Collected data
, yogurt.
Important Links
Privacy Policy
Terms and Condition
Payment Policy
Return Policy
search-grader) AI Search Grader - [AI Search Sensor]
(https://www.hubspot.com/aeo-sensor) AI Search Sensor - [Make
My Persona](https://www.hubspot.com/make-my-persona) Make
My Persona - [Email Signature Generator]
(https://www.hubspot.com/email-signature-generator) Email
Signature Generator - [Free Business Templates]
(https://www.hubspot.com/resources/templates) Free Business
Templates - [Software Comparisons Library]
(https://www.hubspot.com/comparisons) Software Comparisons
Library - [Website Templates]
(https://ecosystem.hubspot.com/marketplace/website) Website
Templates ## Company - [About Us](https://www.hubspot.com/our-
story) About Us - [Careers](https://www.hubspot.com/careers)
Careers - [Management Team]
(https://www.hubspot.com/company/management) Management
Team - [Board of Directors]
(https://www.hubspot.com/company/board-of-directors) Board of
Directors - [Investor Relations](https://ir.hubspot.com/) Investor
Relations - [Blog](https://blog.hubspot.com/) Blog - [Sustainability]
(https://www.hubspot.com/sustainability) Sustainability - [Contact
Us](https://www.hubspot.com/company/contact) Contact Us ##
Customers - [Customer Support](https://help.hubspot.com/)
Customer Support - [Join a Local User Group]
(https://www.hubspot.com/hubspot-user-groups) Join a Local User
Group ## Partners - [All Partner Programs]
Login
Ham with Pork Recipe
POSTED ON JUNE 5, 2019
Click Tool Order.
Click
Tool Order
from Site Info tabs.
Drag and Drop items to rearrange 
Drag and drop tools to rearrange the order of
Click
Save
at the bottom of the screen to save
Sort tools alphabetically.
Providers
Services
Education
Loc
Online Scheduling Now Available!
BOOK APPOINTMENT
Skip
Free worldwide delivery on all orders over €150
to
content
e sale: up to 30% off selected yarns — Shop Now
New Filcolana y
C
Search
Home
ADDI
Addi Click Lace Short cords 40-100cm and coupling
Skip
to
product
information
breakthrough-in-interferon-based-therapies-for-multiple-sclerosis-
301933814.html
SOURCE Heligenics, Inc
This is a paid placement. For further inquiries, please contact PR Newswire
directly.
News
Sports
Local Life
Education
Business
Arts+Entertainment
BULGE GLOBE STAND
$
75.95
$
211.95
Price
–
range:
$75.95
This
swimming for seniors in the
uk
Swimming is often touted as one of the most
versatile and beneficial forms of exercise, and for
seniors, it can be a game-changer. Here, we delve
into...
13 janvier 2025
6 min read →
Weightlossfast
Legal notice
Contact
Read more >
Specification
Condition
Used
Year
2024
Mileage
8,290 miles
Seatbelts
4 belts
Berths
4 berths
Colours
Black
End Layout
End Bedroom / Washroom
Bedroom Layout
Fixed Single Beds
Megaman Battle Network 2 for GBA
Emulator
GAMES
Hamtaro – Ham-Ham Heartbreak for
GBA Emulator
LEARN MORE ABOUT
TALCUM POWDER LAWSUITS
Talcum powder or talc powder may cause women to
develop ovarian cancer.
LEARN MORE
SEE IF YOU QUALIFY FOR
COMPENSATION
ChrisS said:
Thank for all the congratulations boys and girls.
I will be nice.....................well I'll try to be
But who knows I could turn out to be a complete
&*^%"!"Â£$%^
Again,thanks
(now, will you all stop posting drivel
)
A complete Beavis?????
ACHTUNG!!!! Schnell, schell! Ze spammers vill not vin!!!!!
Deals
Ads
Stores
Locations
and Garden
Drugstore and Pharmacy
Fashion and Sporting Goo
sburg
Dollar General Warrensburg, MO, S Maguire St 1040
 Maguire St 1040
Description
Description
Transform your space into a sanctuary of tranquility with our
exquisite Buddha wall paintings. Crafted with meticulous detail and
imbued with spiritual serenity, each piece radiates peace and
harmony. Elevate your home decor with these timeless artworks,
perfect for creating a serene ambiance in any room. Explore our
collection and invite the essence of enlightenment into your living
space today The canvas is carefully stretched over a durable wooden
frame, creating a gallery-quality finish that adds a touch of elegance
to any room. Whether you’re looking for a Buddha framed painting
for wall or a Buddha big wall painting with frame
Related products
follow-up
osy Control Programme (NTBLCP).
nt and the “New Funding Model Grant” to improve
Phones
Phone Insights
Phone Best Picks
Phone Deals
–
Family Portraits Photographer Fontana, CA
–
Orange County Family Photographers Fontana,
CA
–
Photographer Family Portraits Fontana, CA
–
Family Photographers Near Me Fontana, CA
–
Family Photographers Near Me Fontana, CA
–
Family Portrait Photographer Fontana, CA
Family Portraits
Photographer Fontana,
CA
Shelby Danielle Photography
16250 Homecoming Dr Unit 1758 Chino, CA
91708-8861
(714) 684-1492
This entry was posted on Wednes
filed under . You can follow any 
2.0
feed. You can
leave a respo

What the task asks:
Replace "Shelby Danielle Photography" with "Shelby Danielle Studio" throughout all of the records, and reproduce every other line without any change.

Response area:
, yogurt.
Important Links
Privacy Policy
Terms and Condition
Payment Policy
Return Policy
search-grader) AI Search Grader - [AI Search Sensor]
(https://www.hubspot.com/aeo-sensor) AI Search Sensor - [Make
My Persona](https://www.hubspot.com/make-my-persona) Make
My Persona - [Email Signature Generator]
(https://www.hubspot.com/email-signature-generator) Email
Signature Generator - [Free Business Templates]
(https://www.hubspot.com/resources/templates) Free Business
Templates - [Software Comparisons Library]
(https://www.hubspot.com/comparisons) Software Comparisons
Library - [Website Templates]
(https://ecosystem.hubspot.com/marketplace/website) Website
Templates ## Company - [About Us](https://www.hubspot.com/our-
story) About Us - [Careers](https://www.hubspot.com/careers)
Careers - [Management Team]
(https://www.hubspot.com/company/management) Management
Team - [Board of Directors]
(https://www.hubspot.com/company/board-of-directors) Board of
Directors - [Investor Relations](https://ir.hubspot.com/) Investor
Relations - [Blog](https://blog.hubspot.com/) Blog - [Sustainability]
(https://www.hubspot.com/sustainability) Sustainability - [Contact
Us](https://www.hubspot.com/company/contact) Contact Us ##
Customers - [Customer Support](https://help.hubspot.com/)
Customer Support - [Join a Local User Group]
(https://www.hubspot.com/hubspot-user-groups) Join a Local User
Group ## Partners - [All Partner Programs]
Login
Ham with Pork Recipe
POSTED ON JUNE 5, 2019
Click Tool Order.
Click
Tool Order
from Site Info tabs.
Drag and Drop items to rearrange 
Drag and drop tools to rearrange the order of
Click
Save
at the bottom of the screen to save
Sort tools alphabetically.
Providers
Services
Education
Loc
Online Scheduling Now Available!
BOOK APPOINTMENT
Skip
Free worldwide delivery on all orders over €150
to
content
e sale: up to 30% off selected yarns — Shop Now
New Filcolana y
C
Search
Home
ADDI
Addi Click Lace Short cords 40-100cm and coupling
Skip
to
product
information
breakthrough-in-interferon-based-therapies-for-multiple-sclerosis-
301933814.html
SOURCE Heligenics, Inc
This is a paid placement. For further inquiries, please contact PR Newswire
directly.
News
Sports
Local Life
Education
Business
Arts+Entertainment
BULGE GLOBE STAND
$
75.95
$
211.95
Price
–
range:
$75.95
This
swimming for seniors in the
uk
Swimming is often touted as one of the most
versatile and beneficial forms of exercise, and for
seniors, it can be a game-changer. Here, we delve
into...
13 janvier 2025
6 min read →
Weightlossfast
Legal notice
Contact
Read more >
Specification
Condition
Used
Year
2024
Mileage
8,290 miles
Seatbelts
4 belts
Berths
4 berths
Colours
Black
End Layout
End Bedroom / Washroom
Bedroom Layout
Fixed Single Beds
Megaman Battle Network 2 for GBA
Emulator
GAMES
Hamtaro – Ham-Ham Heartbreak for
GBA Emulator
LEARN MORE ABOUT
TALCUM POWDER LAWSUITS
Talcum powder or talc powder may cause women to
develop ovarian cancer.
LEARN MORE
SEE IF YOU QUALIFY FOR
COMPENSATION
ChrisS said:
Thank for all the congratulations boys and girls.
I will be nice.....................well I'll try to be
But who knows I could turn out to be a complete
&*^%"!"Â£$%^
Again,thanks
(now, will you all stop posting drivel
)
A complete Beavis?????
ACHTUNG!!!! Schnell, schell! Ze spammers vill not vin!!!!!
Deals
Ads
Stores
Locations
and Garden
Drugstore and Pharmacy
Fashion and Sporting Goo
sburg
Dollar General Warrensburg, MO, S Maguire St 1040
 Maguire St 1040
Description
Description
Transform your space into a sanctuary of tranquility with our
exquisite Buddha wall paintings. Crafted with meticulous detail and
imbued with spiritual serenity, each piece radiates peace and
harmony. Elevate your home decor with these timeless artworks,
perfect for creating a serene ambiance in any room. Explore our
collection and invite the essence of enlightenment into your living
space today The canvas is carefully stretched over a durable wooden
frame, creating a gallery-quality finish that adds a touch of elegance
to any room. Whether you’re looking for a Buddha framed painting
for wall or a Buddha big wall painting with frame
Related products
follow-up
osy Control Programme (NTBLCP).
nt and the “New Funding Model Grant” to improve
Phones
Phone Insights
Phone Best Picks
Phone Deals
–
Family Portraits Photographer Fontana, CA
–
Orange County Family Photographers Fontana,
CA
–
Photographer Family Portraits Fontana, CA
–
Family Photographers Near Me Fontana, CA
–
Family Photographers Near Me Fontana, CA
–
Family Portrait Photographer Fontana, CA
Family Portraits
Photographer Fontana,
CA
Shelby Danielle Studio
16250 Homecoming Dr Unit 1758 Chino, CA
91708-8861
(714) 684-1492
This entry was posted on Wednes
filed under . You can follow any 
2.0
feed. You can
leave a respo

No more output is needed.